Begin

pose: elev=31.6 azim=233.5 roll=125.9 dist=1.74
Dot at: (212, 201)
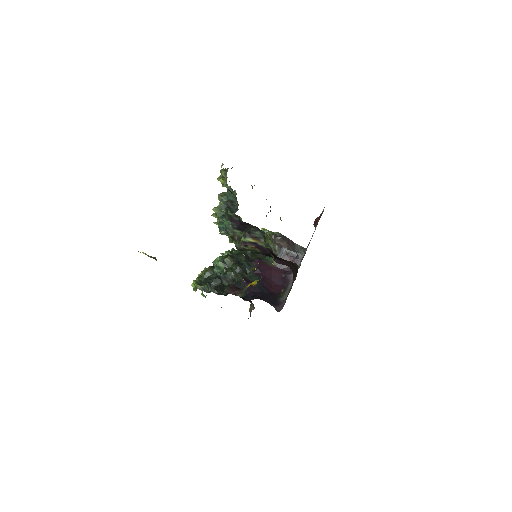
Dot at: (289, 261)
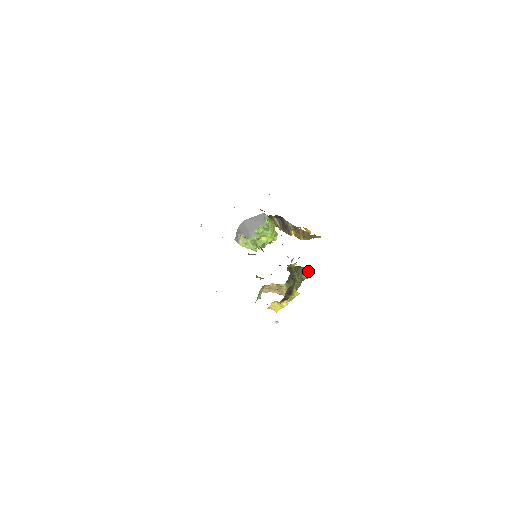
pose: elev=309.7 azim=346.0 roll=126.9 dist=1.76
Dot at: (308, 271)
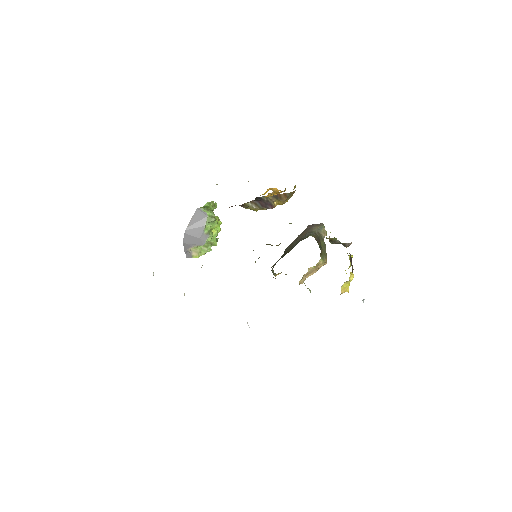
Dot at: (321, 227)
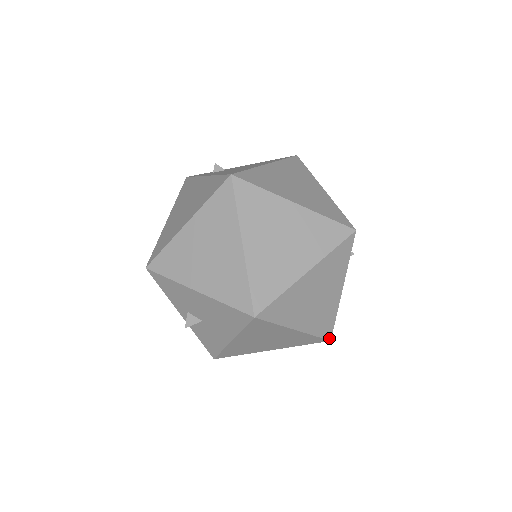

End

▶ TASK BRIEF
Copy out every line of text from the entries above, keeping each one identical to the original. Leave out the pictures.

▶ WRITTEN SOLUTION
pose: elev=31.6 azim=233.5 roll=125.9 dist=1.74
Dot at: (212, 201)
Dot at: (289, 261)
pose: elev=309.7 azim=346.0 roll=126.9 dist=1.76
Dot at: (308, 271)
Dot at: (321, 227)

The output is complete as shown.